GOAL OF THE EXERCISE: The expected response consists solely of the lines from the line with "(size 0.75 0.75)" through the last line of the material below, copied exactly.

INPUT MATERIAL:
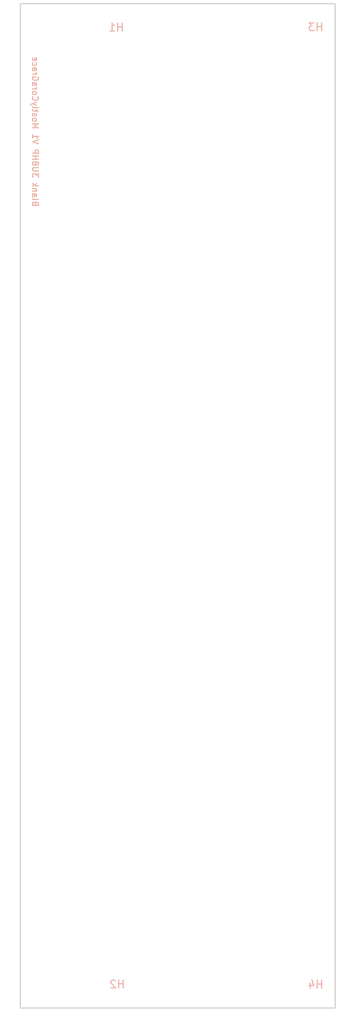
<source format=kicad_pcb>
(kicad_pcb
	(version 20240108)
	(generator "pcbnew")
	(generator_version "8.0")
	(general
		(thickness 1.6)
		(legacy_teardrops no)
	)
	(paper "A4")
	(layers
		(0 "F.Cu" signal)
		(31 "B.Cu" signal)
		(32 "B.Adhes" user "B.Adhesive")
		(33 "F.Adhes" user "F.Adhesive")
		(34 "B.Paste" user)
		(35 "F.Paste" user)
		(36 "B.SilkS" user "B.Silkscreen")
		(37 "F.SilkS" user "F.Silkscreen")
		(38 "B.Mask" user)
		(39 "F.Mask" user)
		(40 "Dwgs.User" user "User.Drawings")
		(41 "Cmts.User" user "User.Comments")
		(42 "Eco1.User" user "User.Eco1")
		(43 "Eco2.User" user "User.Eco2")
		(44 "Edge.Cuts" user)
		(45 "Margin" user)
		(46 "B.CrtYd" user "B.Courtyard")
		(47 "F.CrtYd" user "F.Courtyard")
		(48 "B.Fab" user)
		(49 "F.Fab" user)
		(50 "User.1" user)
		(51 "User.2" user)
		(52 "User.3" user)
		(53 "User.4" user)
		(54 "User.5" user)
		(55 "User.6" user)
		(56 "User.7" user)
		(57 "User.8" user)
		(58 "User.9" user)
	)
	(setup
		(pad_to_mask_clearance 0)
		(allow_soldermask_bridges_in_footprints no)
		(pcbplotparams
			(layerselection 0x00010fc_ffffffff)
			(plot_on_all_layers_selection 0x0000000_00000000)
			(disableapertmacros no)
			(usegerberextensions yes)
			(usegerberattributes yes)
			(usegerberadvancedattributes yes)
			(creategerberjobfile yes)
			(dashed_line_dash_ratio 12.000000)
			(dashed_line_gap_ratio 3.000000)
			(svgprecision 4)
			(plotframeref no)
			(viasonmask no)
			(mode 1)
			(useauxorigin no)
			(hpglpennumber 1)
			(hpglpenspeed 20)
			(hpglpendiameter 15.000000)
			(pdf_front_fp_property_popups yes)
			(pdf_back_fp_property_popups yes)
			(dxfpolygonmode yes)
			(dxfimperialunits yes)
			(dxfusepcbnewfont yes)
			(psnegative no)
			(psa4output no)
			(plotreference yes)
			(plotvalue yes)
			(plotfptext yes)
			(plotinvisibletext no)
			(sketchpadsonfab no)
			(subtractmaskfromsilk yes)
			(outputformat 1)
			(mirror no)
			(drillshape 0)
			(scaleselection 1)
			(outputdirectory "Gerber/")
		)
	)
	(net 0 "")
	(footprint "EXC:MountingHole_3.2mm_M3" (layer "B.Cu") (at 33.02 5.425 180))
	(footprint "EXC:MountingHole_3.2mm_M3" (layer "B.Cu") (at 7.62 5.425 180))
	(footprint "EXC:MountingHole_3.2mm_M3" (layer "B.Cu") (at 33.02 127.925 180))
	(footprint "EXC:MountingHole_3.2mm_M3" (layer "B.Cu") (at 7.62 127.925 180))
	(gr_rect
		(start 0 2.425)
		(end 40.3 130.925)
		(stroke
			(width 0.15)
			(type default)
		)
		(fill none)
		(layer "Edge.Cuts")
		(uuid "e2dd4402-271b-40b7-8ebb-8dd190c5ec52")
	)
	(gr_text "Blank 3U8HP V1 MostlyCoraGrace"
		(at 1.905 18.796 270)
		(layer "B.SilkS")
		(uuid "68be062a-0ca3-4e0e-a477-b5524d0f8b9b")
		(effects
			(font
				(size 0.75 0.75)
				(thickness 0.15)
				(bold yes)
			)
			(justify mirror)
		)
	)
)

</source>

ANSWER BELOW:
				(size 0.75 0.75)
				(thickness 0.15)
				(bold yes)
			)
			(justify mirror)
		)
	)
)

</source>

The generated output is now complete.